It is hard, very hard, to describe what writer-director Prabhash Chandra has attempted—and succeeded in doing—in Alaav. This is not just a film. It is the closest I’ve seen a film come to realism. And yet this is not a documentary, though both the principal characters, the son and the mother, are played by real-life son-mother Bhaveen Gossain and his nonagenarian mother Savitri Gossain, though I wonder if “played” is the proper word for what the two have done in Alaav.
Prabhash Chandra takes the two lives of the frail mother and the caregiver son and weaves them into a two-hour meditation on mortality with endless stretches of silence accentuating Bhaveen’s almost complete dissociation with life outside his home. Even when there are the random guests—students who arrive to imbibe musical and scholarly gyan but hurriedly leave with excuses—there is no respite.
Bhaveen doesn’t welcome guests. Not even Rita, who clearly has a soft corner for Bhaveen and vice versa. The only relief for Bhaveen from the tireless tedium of caregiving is Rita’s visit, where, in her broken Hindi, she gently makes plans for both of them for after… You know, after.
Bhaveen’s commitment to the ennui of caregiving is unbroken by hope: he clearly lives in the moment. There are long stretches in the unadorned narration when Bhaveen is seen patiently feeding his mother, cajoling her to eat, and coaxing her to defecate with equal rigour. This one is not for the idlers.
Alaav is one with its protagonist. As the audience, we are not spared any of Bhaveen’s unbroken routine with his mother. Why should we be exempt from the endless exertion?
Alaav is the opposite of escapist cinema. It births a new kind of cinema on death: the anti-escapist cinema where every breath is unrehearsed, every breath is a blessing… at least that is the effect that Prabhash Chandra aspires to create.

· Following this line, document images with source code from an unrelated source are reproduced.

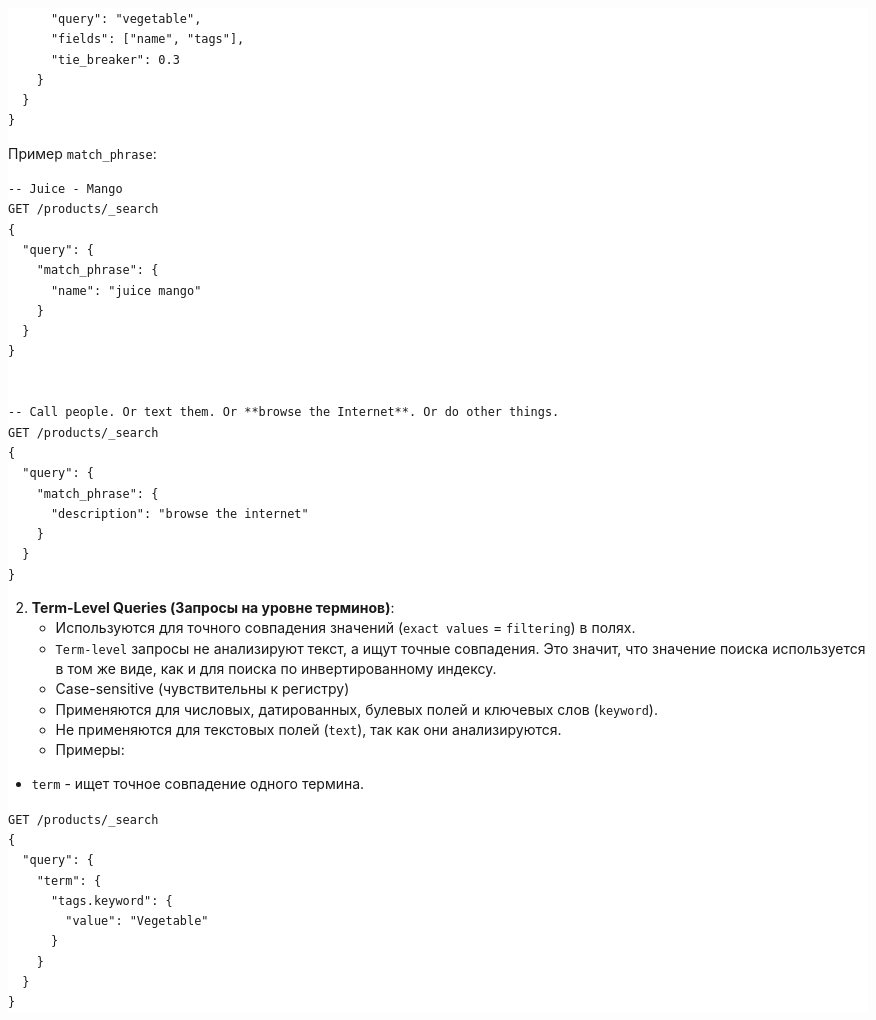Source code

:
 ```text
      "query": "vegetable",
      "fields": ["name", "tags"],
      "tie_breaker": 0.3
    }
  }
}
```

Пример `match_phrase`:

```text
-- Juice - Mango
GET /products/_search
{
  "query": {
    "match_phrase": {
      "name": "juice mango"
    }
  }
}


-- Call people. Or text them. Or **browse the Internet**. Or do other things.
GET /products/_search
{
  "query": {
    "match_phrase": {
      "description": "browse the internet"
    }
  }
}
```

2. **Term-Level Queries (Запросы на уровне терминов)**:
    - Используются для точного совпадения значений (`exact values` = `filtering`) в полях.
    - `Term-level` запросы не анализируют текст, а ищут точные совпадения. Это значит, что значение поиска используется
      в том же виде, как и для поиска по инвертированному индексу.
    - Case-sensitive (чувствительны к регистру)
    - Применяются для числовых, датированных, булевых полей и ключевых слов (`keyword`).
    - Не применяются для текстовых полей (`text`), так как они анализируются.
    - Примеры:

- `term` - ищет точное совпадение одного термина.

```text
GET /products/_search
{
  "query": {
    "term": {
      "tags.keyword": {
        "value": "Vegetable"
      }
    }
  }
}
```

There are no extraneous sounds or movements in the narration beyond the caregiver and the receiver, and their mutually cloistered world, where the overhead sound of an aircraft is a reminder of life outside. The bond between the two is umbilical. Bhaveen speaks to his mother as though she is a baby: aa karo, ninni aaye, susu laga….
It is a thankless job, and yes, there are bouts of rage at the sheer unremittingness of the son’s duties. Prabhadh Chandra captures the terrifying isolation of the caregiver without pause or diversion. This is not a film. It is not a documentary either. I don’t know what it is.